▸ **Assignment**
Copy all entries verbatim and keep any pictures out of the copy.

▸ **Given data**
-- -- --

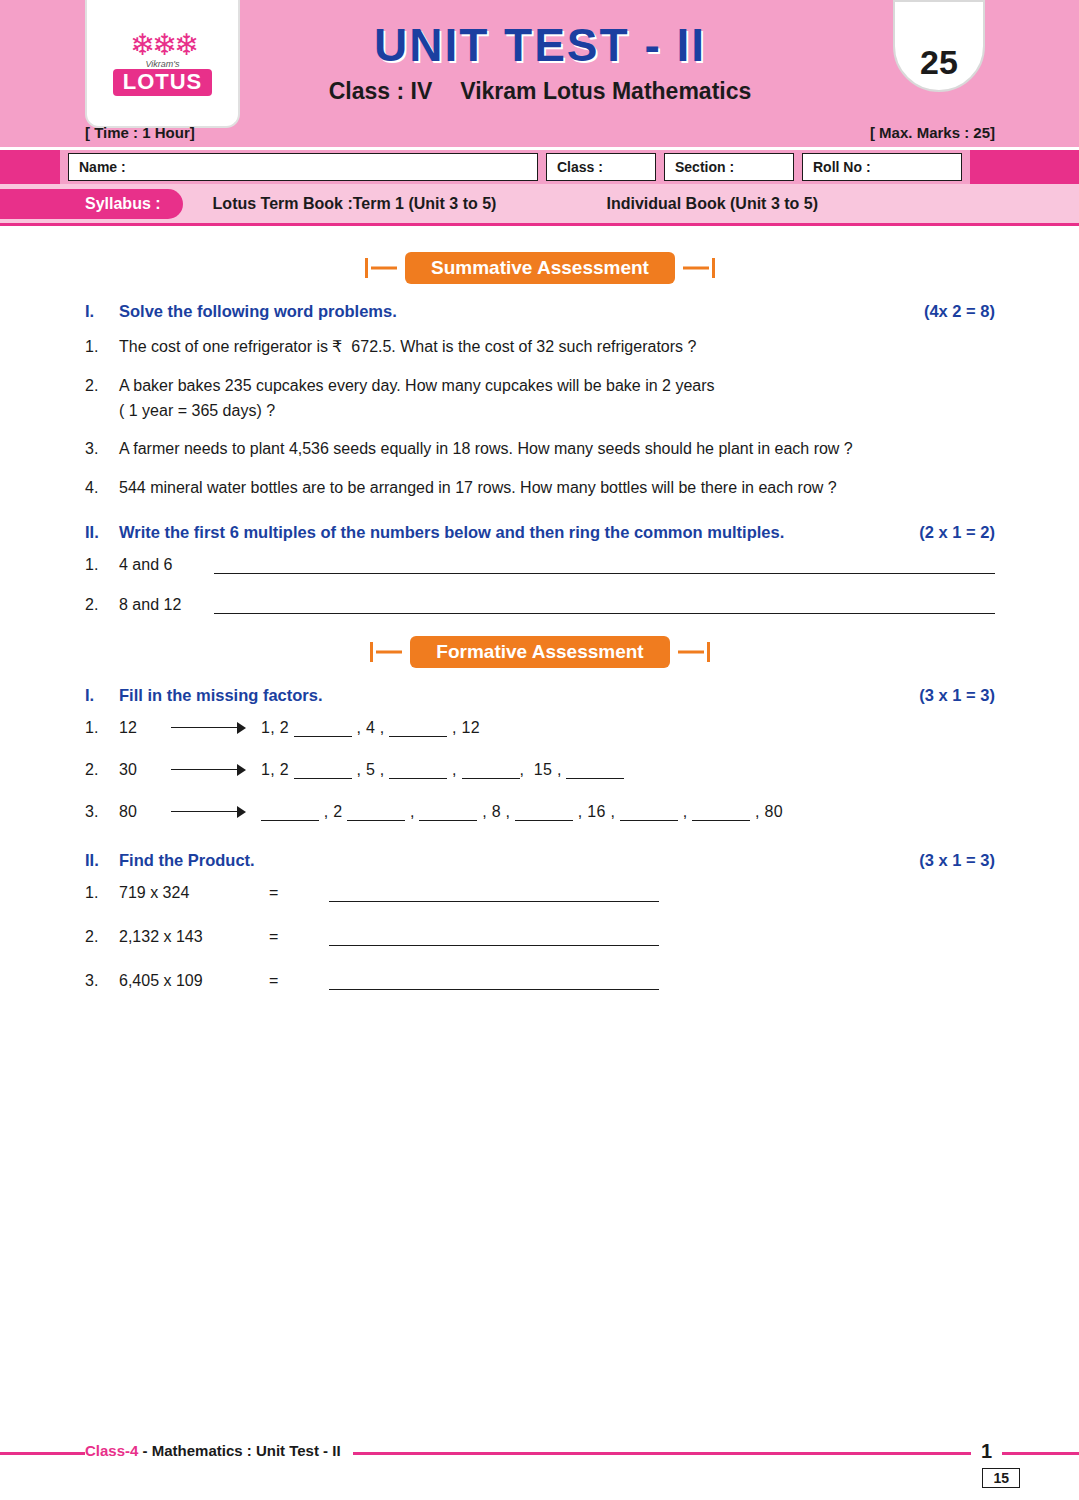❄❄❄
Vikram's
LOTUS
UNIT TEST - II
Class : IV Vikram Lotus Mathematics
25
[ Time : 1 Hour]
[ Max. Marks : 25]
Name :
Class :
Section :
Roll No :
Syllabus :
Lotus Term Book :Term 1 (Unit 3 to 5)
Individual Book (Unit 3 to 5)
Summative Assessment
I. Solve the following word problems. (4x 2 = 8)
1. The cost of one refrigerator is ₹ 672.5. What is the cost of 32 such refrigerators ?
2. A baker bakes 235 cupcakes every day. How many cupcakes will be bake in 2 years
( 1 year = 365 days) ?
3. A farmer needs to plant 4,536 seeds equally in 18 rows. How many seeds should he plant in each row ?
4. 544 mineral water bottles are to be arranged in 17 rows. How many bottles will be there in each row ?
II. Write the first 6 multiples of the numbers below and then ring the common multiples. (2 x 1 = 2)
1. 4 and 6
2. 8 and 12
Formative Assessment
I. Fill in the missing factors. (3 x 1 = 3)
1. 12 1, 2 , 4 , , 12
2. 30 1, 2 , 5 , , , 15 ,
3. 80 , 2 , , 8 , , 16 , , , 80
II. Find the Product. (3 x 1 = 3)
1. 719 x 324=
2. 2,132 x 143=
3. 6,405 x 109=
Class-4 - Mathematics : Unit Test - II
1
15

-- -- --

▸ **The answer**
❄❄❄
Vikram's
LOTUS
UNIT TEST - II
Class : IV Vikram Lotus Mathematics
25
[ Time : 1 Hour]
[ Max. Marks : 25]
Name :
Class :
Section :
Roll No :
Syllabus :
Lotus Term Book :Term 1 (Unit 3 to 5)
Individual Book (Unit 3 to 5)
Summative Assessment
I. Solve the following word problems. (4x 2 = 8)
1. The cost of one refrigerator is ₹ 672.5. What is the cost of 32 such refrigerators ?
2. A baker bakes 235 cupcakes every day. How many cupcakes will be bake in 2 years
( 1 year = 365 days) ?
3. A farmer needs to plant 4,536 seeds equally in 18 rows. How many seeds should he plant in each row ?
4. 544 mineral water bottles are to be arranged in 17 rows. How many bottles will be there in each row ?
II. Write the first 6 multiples of the numbers below and then ring the common multiples. (2 x 1 = 2)
1. 4 and 6
2. 8 and 12
Formative Assessment
I. Fill in the missing factors. (3 x 1 = 3)
1. 12 1, 2 , 4 , , 12
2. 30 1, 2 , 5 , , , 15 ,
3. 80 , 2 , , 8 , , 16 , , , 80
II. Find the Product. (3 x 1 = 3)
1. 719 x 324=
2. 2,132 x 143=
3. 6,405 x 109=
Class-4 - Mathematics : Unit Test - II
1
15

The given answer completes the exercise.